À nouveau, elle considéra Tisdall comme un moins que rien.
— Et lui, il ne connaît pas son adresse ?
— Personne ne la connaît. Je vais voir ce que je peux trouver dans ses papiers.
Mrs Pitts les introduisit dans le salon qui était frais, bas de plafond et où flottait un parfum de pois de senteur.
— Qu’en avez-vous fait… Je veux dire, du corps ?
— À la morgue.
Pour la première fois, elle parut se rendre compte du tragique de la situation.
— Mon Dieu !
Lentement, elle passa le coin de son tablier sur une table cirée.
— Et moi qui avais fait des galettes !
Ce n’était pas sur ses galettes perdues qu’elle se lamentait mais sur l’étrangeté de l’existence.
— Vous avez besoin d’un bon petit déjeuner, je pense, dit-elle à Tisdall.
Elle s’était radoucie car, inconsciemment, elle se disait que de toute façon, même les meilleurs hommes n’étaient que des pantins.
Mais Tisdall ne voulait pas de petit déjeuner. Il secoua la tête et se tourna vers la fenêtre, tandis que le sergent fouillait le bureau.
— Je prendrais bien une de ces galettes, suggéra le sergent tout en retournant des papiers.
— Vous n’en trouverez pas de plus succulentes dans tout le Kent. Et je dis pas ça parce c’est moi qui les ai faites. Peut-être que Mr Stannaway pourra avaler un peu de thé ?

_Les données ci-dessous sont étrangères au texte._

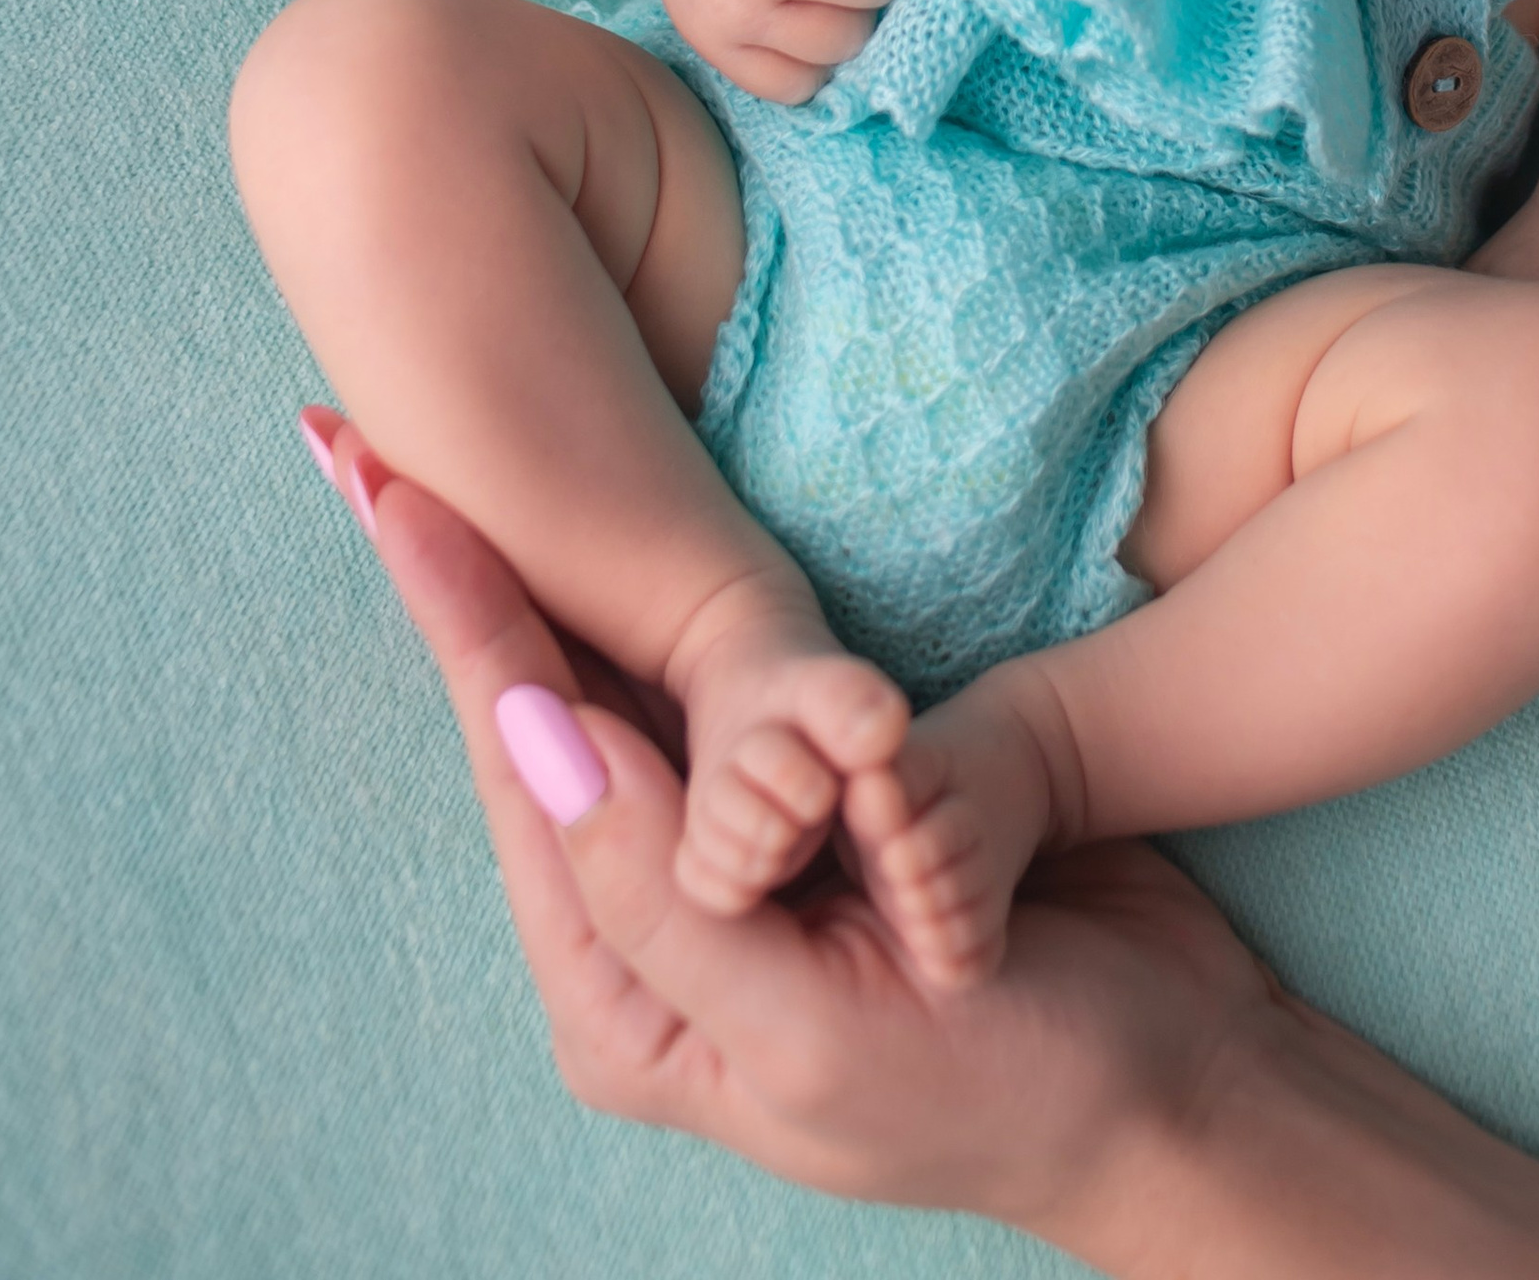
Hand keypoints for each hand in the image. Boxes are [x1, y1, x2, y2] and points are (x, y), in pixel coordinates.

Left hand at [319, 415, 1267, 1244]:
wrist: (1173, 1089)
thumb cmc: (1009, 1088)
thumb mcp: (815, 1026)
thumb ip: (663, 891)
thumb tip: (531, 733)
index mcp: (627, 998)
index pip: (520, 763)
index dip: (457, 612)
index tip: (389, 486)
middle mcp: (655, 931)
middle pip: (537, 717)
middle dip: (462, 582)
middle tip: (365, 449)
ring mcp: (734, 871)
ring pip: (618, 693)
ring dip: (541, 577)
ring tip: (438, 469)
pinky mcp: (814, 821)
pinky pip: (721, 695)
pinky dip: (651, 605)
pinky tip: (594, 540)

Elle se dirigea vers la cuisine.
— Alors, vous ne saviez pas qu’elle s’appelait Robinson ? demanda le sergent en levant les yeux.
— Mrs Pitts l’appelait toujours « Miss ». Et d’ailleurs, est-ce qu’elle avait une tête à s’appeler Robinson ?
Le sergent non plus ne crut pas un seul instant qu’elle s’appelait Robinson, aussi laissa-t-il tomber le sujet.
— Si vous n’avez plus besoin de moi, ajouta Tisdall, je vais sortir un peu dans le jardin. On… étouffe ici.
— D’accord. N’oubliez pas qu’il me faut la voiture pour retourner à Westover.
— Ça a été un coup de tête, je vous l’ai déjà dit. De toute manière, je ne vois pas bien comment je pourrais la voler maintenant et espérer partir avec.
« Pas si bête, observa le sergent. Il a même beaucoup de tempérament.